En paralelo a la historia familiar seremos testigos de evolución de los cuatro miembros que la integran, y en especial del padre de la protagonista, un hombre que abandona su vida como reputado intelectual a lo largo de una senda de sacrificios entre los que se incluirá él mismo. Cada miembro de la familia tomará un camino distinto en su nueva coyuntura, desde el aislamiento hasta la lucha, pasando por la aceptación positiva o la resignación. Un abanico de opciones con sus pros y sus contras, cuatro maneras de sobrevivir al desarraigo y a su nueva condición de ciudadanos de segunda.
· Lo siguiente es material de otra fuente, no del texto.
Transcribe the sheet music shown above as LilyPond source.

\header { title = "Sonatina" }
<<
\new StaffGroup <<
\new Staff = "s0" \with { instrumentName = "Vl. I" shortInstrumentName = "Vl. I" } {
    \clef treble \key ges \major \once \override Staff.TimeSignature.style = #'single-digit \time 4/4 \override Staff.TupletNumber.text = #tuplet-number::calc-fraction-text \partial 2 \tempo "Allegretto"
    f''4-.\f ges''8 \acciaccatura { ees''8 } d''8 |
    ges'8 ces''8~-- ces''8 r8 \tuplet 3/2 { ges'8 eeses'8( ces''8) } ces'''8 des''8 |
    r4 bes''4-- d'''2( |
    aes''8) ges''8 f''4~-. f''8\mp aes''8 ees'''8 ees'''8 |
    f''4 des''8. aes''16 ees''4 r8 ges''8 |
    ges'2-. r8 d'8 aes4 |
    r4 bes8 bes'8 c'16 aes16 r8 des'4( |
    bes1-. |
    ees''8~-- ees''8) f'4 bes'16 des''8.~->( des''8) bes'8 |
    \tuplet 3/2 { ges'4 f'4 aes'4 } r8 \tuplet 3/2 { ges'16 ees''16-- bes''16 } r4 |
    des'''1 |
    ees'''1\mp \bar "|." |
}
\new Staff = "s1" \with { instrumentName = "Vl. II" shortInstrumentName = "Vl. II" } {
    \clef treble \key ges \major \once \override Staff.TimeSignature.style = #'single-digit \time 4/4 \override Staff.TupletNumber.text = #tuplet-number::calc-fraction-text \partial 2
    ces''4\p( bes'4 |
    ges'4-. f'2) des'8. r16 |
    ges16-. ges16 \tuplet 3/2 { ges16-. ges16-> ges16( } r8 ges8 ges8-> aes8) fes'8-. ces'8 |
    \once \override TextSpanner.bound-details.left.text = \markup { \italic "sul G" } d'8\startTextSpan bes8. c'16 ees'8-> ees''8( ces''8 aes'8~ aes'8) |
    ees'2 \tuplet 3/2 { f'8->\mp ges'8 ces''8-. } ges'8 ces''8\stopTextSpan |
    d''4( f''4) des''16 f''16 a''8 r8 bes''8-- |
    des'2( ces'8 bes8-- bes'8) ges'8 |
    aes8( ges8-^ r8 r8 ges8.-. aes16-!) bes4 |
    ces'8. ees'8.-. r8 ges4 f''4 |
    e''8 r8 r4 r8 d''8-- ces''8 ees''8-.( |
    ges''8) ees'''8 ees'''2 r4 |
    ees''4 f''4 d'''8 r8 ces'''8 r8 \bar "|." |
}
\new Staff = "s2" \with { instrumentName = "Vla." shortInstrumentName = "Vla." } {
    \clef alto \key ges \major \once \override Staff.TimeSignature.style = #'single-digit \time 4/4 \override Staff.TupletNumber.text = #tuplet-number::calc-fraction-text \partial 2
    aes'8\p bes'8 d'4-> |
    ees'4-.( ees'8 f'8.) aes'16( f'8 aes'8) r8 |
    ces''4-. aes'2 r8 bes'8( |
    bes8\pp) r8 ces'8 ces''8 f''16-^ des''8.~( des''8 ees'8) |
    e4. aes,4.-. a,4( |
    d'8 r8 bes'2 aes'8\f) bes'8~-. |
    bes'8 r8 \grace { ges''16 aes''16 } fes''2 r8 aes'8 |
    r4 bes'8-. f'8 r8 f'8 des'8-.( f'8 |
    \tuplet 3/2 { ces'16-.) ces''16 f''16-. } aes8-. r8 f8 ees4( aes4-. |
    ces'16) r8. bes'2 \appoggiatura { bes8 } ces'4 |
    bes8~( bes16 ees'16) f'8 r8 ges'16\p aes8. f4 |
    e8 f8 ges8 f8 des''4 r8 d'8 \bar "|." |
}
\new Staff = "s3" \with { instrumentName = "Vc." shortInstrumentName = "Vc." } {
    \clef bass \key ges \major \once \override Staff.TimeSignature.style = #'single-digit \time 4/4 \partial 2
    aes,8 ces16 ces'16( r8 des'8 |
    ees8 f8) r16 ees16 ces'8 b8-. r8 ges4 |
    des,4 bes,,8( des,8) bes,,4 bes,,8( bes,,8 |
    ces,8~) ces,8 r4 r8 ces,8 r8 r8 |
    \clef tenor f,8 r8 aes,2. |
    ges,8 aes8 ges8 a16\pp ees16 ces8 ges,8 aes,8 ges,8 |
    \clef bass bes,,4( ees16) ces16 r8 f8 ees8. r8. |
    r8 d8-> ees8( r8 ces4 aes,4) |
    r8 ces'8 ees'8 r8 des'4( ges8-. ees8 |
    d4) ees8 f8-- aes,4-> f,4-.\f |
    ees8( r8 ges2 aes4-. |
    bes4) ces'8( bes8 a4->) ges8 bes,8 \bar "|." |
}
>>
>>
La guerra no tiene rostro de mujer
Con este título puso voz a las mujeres que combatieron en las filas del Ejército Rojo en la Segunda Guerra Mundial la periodista y escritora ganadora del Premio Nobel de Literatura, Svetlana Alexiévich. En el caso de Europa, Cristina Cerrada arroja luz sobre los horrores que padecen las mujeres en la guerra, abusos especialmente crueles debido a la violencia sexual, de la que no escapan tampoco las niñas, como las niñas nigerianas secuestradas en Chibok por Boko Haram o las niñas yazidíes raptadas por el Estado Islámico. Las mujeres siempre son más vulnerables en estos conflictos que de tener rostro, nunca sería femenino, si atendemos a cifras y estadísticas. En el libro de Cerrada algunos de estos episodios terribles se nos muestran desnudos, mientras que otros suceden fuera del encuadre: gritos, insultos, humillaciones, disparos o carreras que no alcanzamos a ver pero que sobrecogen tanto o más que una imagen clara de los hechos. Porque en la guerra el dolor está en todas partes, dentro del plano y fuera de él, en la bala, en la herida o en el recuerdo.